Que le balai citoyen, passé de la rébellion à la veille citoyenne, serve à former une nouvelle génération, intègre et créatrice, qui aspire à faire de la politique autrement est sans doute une des meilleures réussites de ce mouvement. Le Burkina a en effet bien besoin d’un renouvellement politique et la jeunesse d’être représentée et responsabilisée. On ne peut qu’espérer les résultats de ces élections vont en donner le signal.

Bruno Jaffré

Notes

i Voir notre ouvrage l’insurrection inachevée Burkina 2014, dont on trouvera une présentation à http://www.thomassankara.net/linsurrection-inachevee-burkina-faso-2014-un-livre-de-bruno-jaffre/), qui relate en détail cette insurrection et la transition qui a suivi et qui contient plusieurs portraits de candidats aux présidentielles et au législatives.

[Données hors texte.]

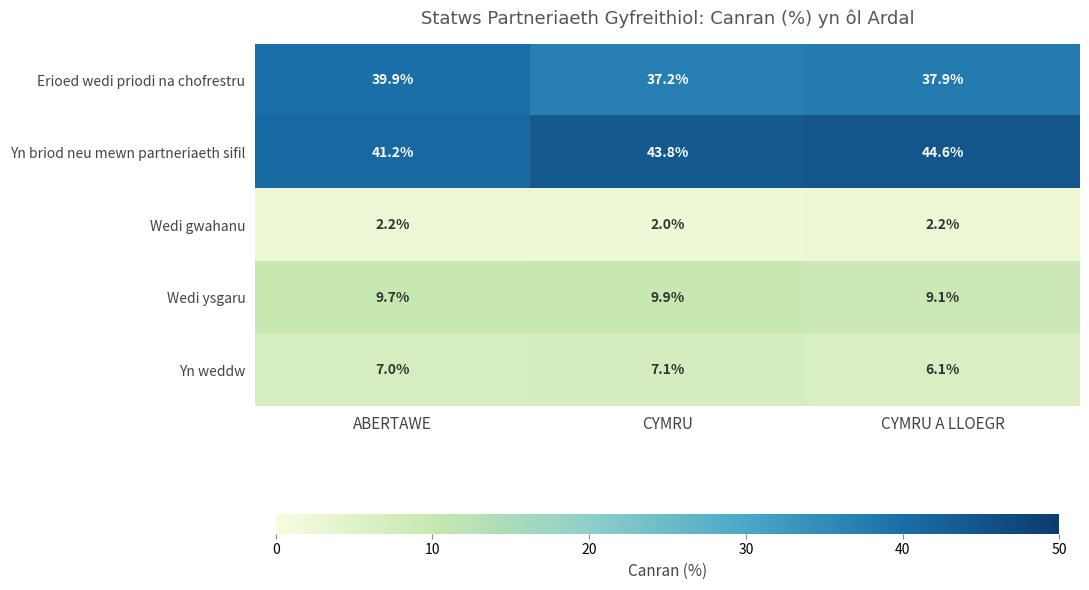

The Yn weddw series shows 6.1 at CYMRU A LLOEGR. True or false?

True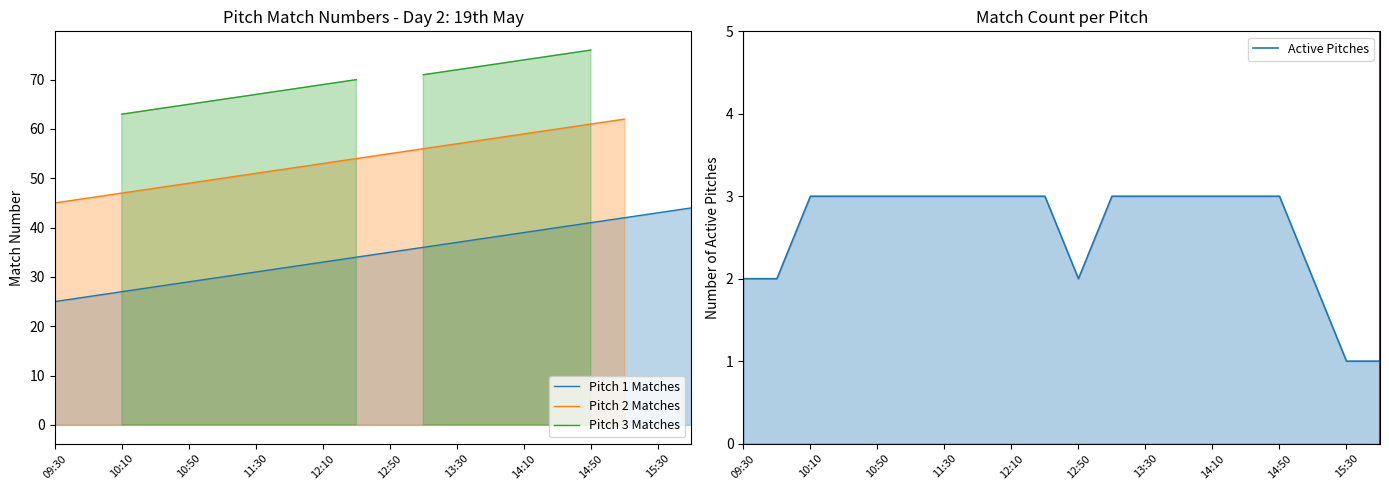

At which label is Active Pitches closest to 2?

09:30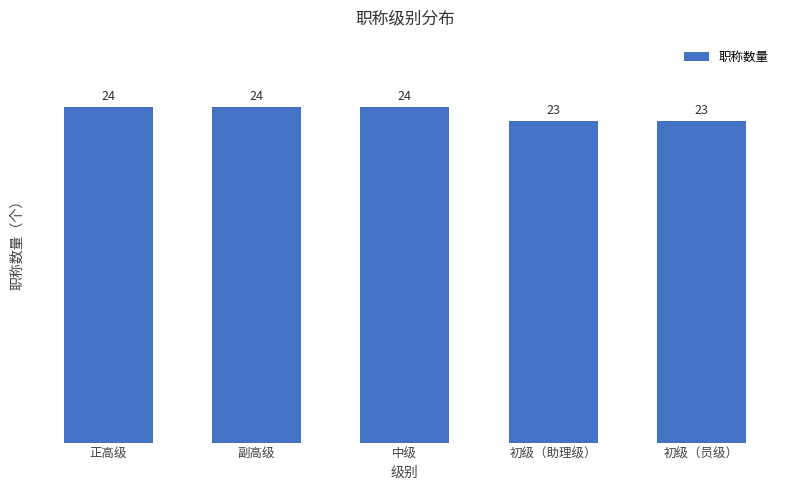

Count the number of categories in the chart.

5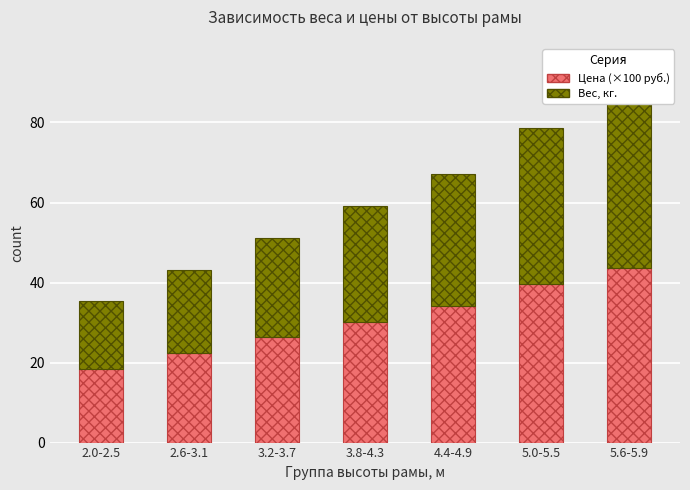

What is the sum of all Вес, кг. values?

206.4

ii D’où le titre de mon dernier ouvrage L’insurrection inachevée Burkina 2014, Syllepse, 2019

iii L’assassinat de ce journaliste le 13 décembre 1998 avait sonné le réveil du peuple burkinabè contre le régime de Blaise Compaoré.

iv Voir https://bf.ambafrance.org/Appui-a-l-observation-citoyenne-des-elections-2020-au-Burkina-Faso-un-projet-de

v Voir notre ouvrage l’Insurrection inachevée Burkina 2014, Syllepse, 2019 p. 241.

vi Voir https://www.lemonde.fr/afrique/article/2020/11/18/elections-au-burkina-faso-en-zone-rouge-une-campagne-sous-le-signe-de-la-menace-terroriste

vii Voir https://www.radarsburkina.net/index.php/fr/politique/2408-projet-de-memorial-thomas-sankara-il-faudra-30-a-35-milliards-f-cfa-si-reellement-on-veut-celebrer-la-memoire-de-thomas-sankara-francis-kere-chef-de-file-du-pool-des-architectes

viii On trouvera son portrait dans L’insurrection inachevée Burkina 2014, Syllepse, 2019, ainsi que celui de Zéphirin Diabré

ix Idem

x Idem. On y trouvera aussi le portrait d’Abdoulaye Diallo, tête de liste dans le Kadiogo, la région de Ouagadougou.